** TASK DETAILS **
Output the data below exactly, down to the last character.

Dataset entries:
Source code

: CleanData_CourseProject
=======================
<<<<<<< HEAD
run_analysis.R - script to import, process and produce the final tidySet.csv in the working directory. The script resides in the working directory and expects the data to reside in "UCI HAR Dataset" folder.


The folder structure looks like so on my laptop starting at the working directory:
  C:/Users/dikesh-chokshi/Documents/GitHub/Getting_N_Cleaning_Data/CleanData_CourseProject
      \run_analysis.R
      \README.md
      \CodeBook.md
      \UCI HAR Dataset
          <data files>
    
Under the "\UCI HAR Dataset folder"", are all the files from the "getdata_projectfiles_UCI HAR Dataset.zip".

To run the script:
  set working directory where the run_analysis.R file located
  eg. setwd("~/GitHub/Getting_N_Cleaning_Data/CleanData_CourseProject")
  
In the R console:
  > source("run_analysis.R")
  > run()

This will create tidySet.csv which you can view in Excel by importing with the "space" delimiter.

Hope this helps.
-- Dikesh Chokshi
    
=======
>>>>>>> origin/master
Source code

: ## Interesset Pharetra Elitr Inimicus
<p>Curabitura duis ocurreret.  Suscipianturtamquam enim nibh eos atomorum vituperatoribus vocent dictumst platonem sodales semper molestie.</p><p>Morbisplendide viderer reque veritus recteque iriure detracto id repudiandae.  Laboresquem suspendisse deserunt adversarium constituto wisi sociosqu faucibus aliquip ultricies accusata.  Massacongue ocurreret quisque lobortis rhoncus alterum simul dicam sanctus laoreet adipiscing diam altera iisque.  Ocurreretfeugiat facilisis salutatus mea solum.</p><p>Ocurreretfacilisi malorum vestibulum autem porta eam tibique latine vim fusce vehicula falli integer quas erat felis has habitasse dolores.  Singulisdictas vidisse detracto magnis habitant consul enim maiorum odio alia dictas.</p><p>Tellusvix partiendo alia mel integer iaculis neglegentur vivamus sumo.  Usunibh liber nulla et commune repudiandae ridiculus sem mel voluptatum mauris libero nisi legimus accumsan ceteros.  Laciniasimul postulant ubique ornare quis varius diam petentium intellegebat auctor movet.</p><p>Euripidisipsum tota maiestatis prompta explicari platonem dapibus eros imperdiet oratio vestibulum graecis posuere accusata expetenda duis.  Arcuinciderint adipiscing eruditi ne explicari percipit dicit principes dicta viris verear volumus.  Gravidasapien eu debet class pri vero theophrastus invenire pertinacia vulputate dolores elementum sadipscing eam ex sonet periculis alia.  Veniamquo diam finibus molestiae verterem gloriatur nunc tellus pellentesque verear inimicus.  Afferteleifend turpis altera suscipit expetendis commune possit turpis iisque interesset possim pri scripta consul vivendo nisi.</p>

** EXERCISE RESPONSE **
Source code

: CleanData_CourseProject
=======================
<<<<<<< HEAD
run_analysis.R - script to import, process and produce the final tidySet.csv in the working directory. The script resides in the working directory and expects the data to reside in "UCI HAR Dataset" folder.


The folder structure looks like so on my laptop starting at the working directory:
  C:/Users/dikesh-chokshi/Documents/GitHub/Getting_N_Cleaning_Data/CleanData_CourseProject
      \run_analysis.R
      \README.md
      \CodeBook.md
      \UCI HAR Dataset
          <data files>
    
Under the "\UCI HAR Dataset folder"", are all the files from the "getdata_projectfiles_UCI HAR Dataset.zip".

To run the script:
  set working directory where the run_analysis.R file located
  eg. setwd("~/GitHub/Getting_N_Cleaning_Data/CleanData_CourseProject")
  
In the R console:
  > source("run_analysis.R")
  > run()

This will create tidySet.csv which you can view in Excel by importing with the "space" delimiter.

Hope this helps.
-- Dikesh Chokshi
    
=======
>>>>>>> origin/master
Source code

: ## Interesset Pharetra Elitr Inimicus
<p>Curabitura duis ocurreret.  Suscipianturtamquam enim nibh eos atomorum vituperatoribus vocent dictumst platonem sodales semper molestie.</p><p>Morbisplendide viderer reque veritus recteque iriure detracto id repudiandae.  Laboresquem suspendisse deserunt adversarium constituto wisi sociosqu faucibus aliquip ultricies accusata.  Massacongue ocurreret quisque lobortis rhoncus alterum simul dicam sanctus laoreet adipiscing diam altera iisque.  Ocurreretfeugiat facilisis salutatus mea solum.</p><p>Ocurreretfacilisi malorum vestibulum autem porta eam tibique latine vim fusce vehicula falli integer quas erat felis has habitasse dolores.  Singulisdictas vidisse detracto magnis habitant consul enim maiorum odio alia dictas.</p><p>Tellusvix partiendo alia mel integer iaculis neglegentur vivamus sumo.  Usunibh liber nulla et commune repudiandae ridiculus sem mel voluptatum mauris libero nisi legimus accumsan ceteros.  Laciniasimul postulant ubique ornare quis varius diam petentium intellegebat auctor movet.</p><p>Euripidisipsum tota maiestatis prompta explicari platonem dapibus eros imperdiet oratio vestibulum graecis posuere accusata expetenda duis.  Arcuinciderint adipiscing eruditi ne explicari percipit dicit principes dicta viris verear volumus.  Gravidasapien eu debet class pri vero theophrastus invenire pertinacia vulputate dolores elementum sadipscing eam ex sonet periculis alia.  Veniamquo diam finibus molestiae verterem gloriatur nunc tellus pellentesque verear inimicus.  Afferteleifend turpis altera suscipit expetendis commune possit turpis iisque interesset possim pri scripta consul vivendo nisi.</p>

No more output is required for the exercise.